NeedingASafeSpace · 13/04/2026 08:57

To you it may seem that way, for me it now seems like there are lots of dots to connect this to be me.

Those dots were surely already there if you have posted enough for the pp to query a inconsistency. And none of that in anyway leads someone to find you. Having a lazy ex who sees his kid the bare minimum tells absolutely no one who you are or where you are.

Oddgain · 13/04/2026 09:42

This reply has been deleted

Message deleted by MNHQ. Here's a link to our Talk Guidelines.

What on earth are you on about. You can’t expect t to start multiple threads with differing and contradictory Information and not expect posters to enquire

RhaenysRocks · 13/04/2026 10:09

OP just because something is common doesn't mean it's good.
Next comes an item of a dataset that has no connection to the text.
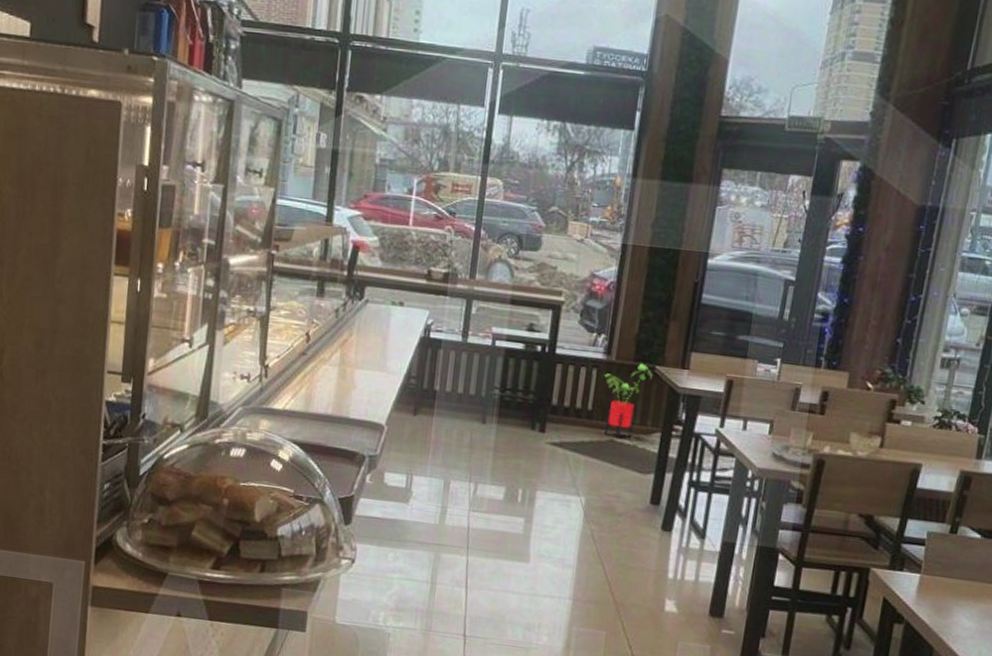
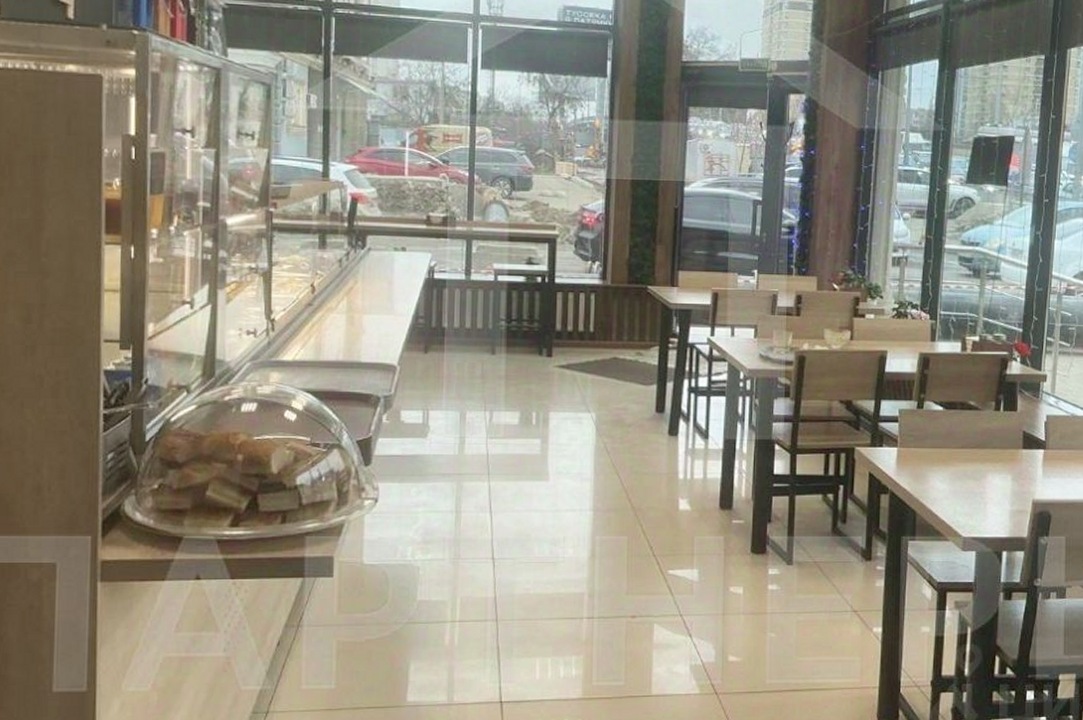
house plant: present [603,363,653,438] -> none [602,285,646,355]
EOW works often because both parents should get weekend time with kids (hence the contact not being every weekend) but as others have pointed out, its 4 days a month. That's not parenting. My ex has done EOW and increasingly somewhat less for a decade. Our now teen kids dont mind seeing him but they know they are not his priority.
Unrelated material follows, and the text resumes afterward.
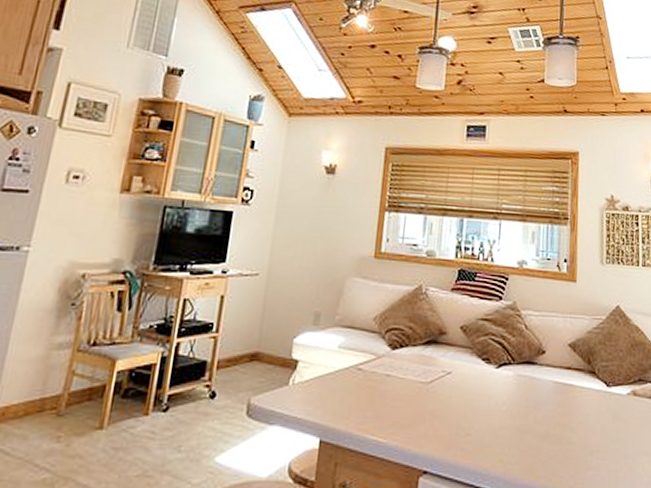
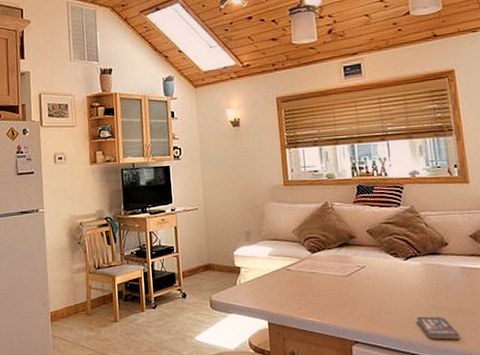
smartphone: none [498,441,543,473] -> present [416,316,461,340]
Largecatlover · 13/04/2026 10:28

EOW seems to be the norm. How a dad acts towards his children before and after divorce is completely different. In my experience men find it easy to get on with their new lives and not be so involved with their children. Women don’t. My ex said he would fight in court to get custody of the children. Then he walked out of the door and didn’t contact them or me for six weeks. They were heartbroken. After that he had them EOW for 24 hrs. That is two days per month and that is all he wanted. I would have been happy with 50/50 but he chose to live away from their school.

Kids are adults now and he sees them a lot more. They still love and adore him.